Bissell compares video games to drugs: “Video games and cocaine feed on my impulsiveness, reinforce my love of solitude and make me feel good and bad in equal measure.” The likening smacks familiar to haters and hardcore alike, but the reality of gaming (as Bissell goes on to indicate) isn’t quite so nefarious. The drug comparison is easy enough to put in one’s pipe, but in the interest of establishing a contrasting perspective, let’s supplant cocaine with golf. The world certainly has its share of golf widows, after all, and while the sport can be taken to such extremes, it’d be a stretch to say that golf is anything but a reasonably healthy thing to be preoccupied with. After all: The fresh air! The exercise! The communal, the traditional, the meditative, the fostering of discipline and the respite from the everyday—all these things are available to the golfer (at all levels, from par-three hobbyist to wayward, sex-addled professional). As Bissell points out, video games have the power to enrich—fresh air and exercise notwithstanding, all that can be said of golf can, in one way or another, be said of gaming, which also carries a host of other benefits all its own.

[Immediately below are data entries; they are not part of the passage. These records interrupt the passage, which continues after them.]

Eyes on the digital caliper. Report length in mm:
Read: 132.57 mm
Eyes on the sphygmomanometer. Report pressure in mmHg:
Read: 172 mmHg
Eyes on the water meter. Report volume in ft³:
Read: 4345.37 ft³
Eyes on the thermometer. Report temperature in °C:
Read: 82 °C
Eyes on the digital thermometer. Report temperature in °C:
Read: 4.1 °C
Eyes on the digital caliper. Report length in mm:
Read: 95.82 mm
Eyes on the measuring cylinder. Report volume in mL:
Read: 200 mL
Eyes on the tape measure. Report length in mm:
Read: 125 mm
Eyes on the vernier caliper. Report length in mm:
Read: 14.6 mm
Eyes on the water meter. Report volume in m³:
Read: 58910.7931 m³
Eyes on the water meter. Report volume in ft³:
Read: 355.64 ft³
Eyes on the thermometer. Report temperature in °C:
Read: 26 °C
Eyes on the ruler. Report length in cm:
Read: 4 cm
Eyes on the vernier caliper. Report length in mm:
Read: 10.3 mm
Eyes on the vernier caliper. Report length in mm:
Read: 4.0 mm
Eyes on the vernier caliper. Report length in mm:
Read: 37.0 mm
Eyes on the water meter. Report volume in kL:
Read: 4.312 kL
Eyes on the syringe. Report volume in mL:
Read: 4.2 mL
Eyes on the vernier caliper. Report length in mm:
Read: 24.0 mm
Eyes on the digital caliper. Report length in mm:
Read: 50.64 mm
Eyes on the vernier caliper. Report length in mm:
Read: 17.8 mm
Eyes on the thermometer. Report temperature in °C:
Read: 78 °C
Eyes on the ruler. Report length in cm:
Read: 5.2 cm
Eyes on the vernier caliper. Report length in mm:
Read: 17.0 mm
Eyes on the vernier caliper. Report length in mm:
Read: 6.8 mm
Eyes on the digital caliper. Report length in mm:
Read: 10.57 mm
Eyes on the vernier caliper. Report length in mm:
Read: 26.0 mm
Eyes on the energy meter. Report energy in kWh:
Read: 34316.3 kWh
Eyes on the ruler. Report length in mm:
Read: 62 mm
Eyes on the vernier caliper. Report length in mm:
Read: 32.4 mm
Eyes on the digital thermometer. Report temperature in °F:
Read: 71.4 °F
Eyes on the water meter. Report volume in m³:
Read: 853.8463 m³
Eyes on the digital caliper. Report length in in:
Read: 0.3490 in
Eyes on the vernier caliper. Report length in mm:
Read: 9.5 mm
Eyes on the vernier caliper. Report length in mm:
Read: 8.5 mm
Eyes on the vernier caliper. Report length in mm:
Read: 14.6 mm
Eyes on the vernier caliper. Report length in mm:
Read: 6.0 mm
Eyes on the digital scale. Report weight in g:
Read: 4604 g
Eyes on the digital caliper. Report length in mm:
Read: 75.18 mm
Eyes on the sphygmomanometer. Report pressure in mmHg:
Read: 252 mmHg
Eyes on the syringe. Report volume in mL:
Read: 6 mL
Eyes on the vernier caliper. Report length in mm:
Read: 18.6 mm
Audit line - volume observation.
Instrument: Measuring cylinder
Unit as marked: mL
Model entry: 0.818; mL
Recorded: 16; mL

All this to say that when it comes to virtual addiction, it’s not in the game but in the gamer. It is the bottomless pit that the gaming addict tries desperately to fill, not the thing he or she pours into it. Bissell, I assume, would not disagree that his dark journey is not the necessary end of a healthy gaming appetite. A good gaming experience need not be interrupted by the judging light of one’s obligations, but rather, taken as a gift—a reward for obligations fulfilled and an enriching experience all its own.

3 comments:

Tim Mackie said...

The use of the word "addiction" regarding compulsions such as excessive gambling, shopping, and video gaming bugs me because there is no physiological cause for those compulsions (that I'm aware of, anyway). Whenever the word "addiction" is used, the comparison is inevitably made to drugs, but drugs are different in that your body begins to need them. I probably play more video games than I should, but I would be able to stop cold turkey if necessary. However, like you were saying in here, I wouldn't want to; games are quite fulfilling in their own right.

Tiffany said...

Hey, it's the love of your life here. Sure, I do tend to mock some of the content of the games you play, and who am I to even do that when I freakin' LOVE and I mean LOVE any of the Real Housewives series. My main gripe with the gaming is honestly contained to the reasons you've so eloquently outlined in this post. It's hard to see someone I know who is so very talented and passionate about so many things get "trapped" by one interest. That's truly all it is. It's no different than how I can get trapped by work. I just want there to be time to write music, read books, and most importantly, coo at guinea pigs.

Jay said...

Tiffany, I posted this on my wife's facebook page: Insignificant Other

I implore you to watch it with your man and try to empathize with our plight of being so easily lulled into a transcendental state of pixelated bliss.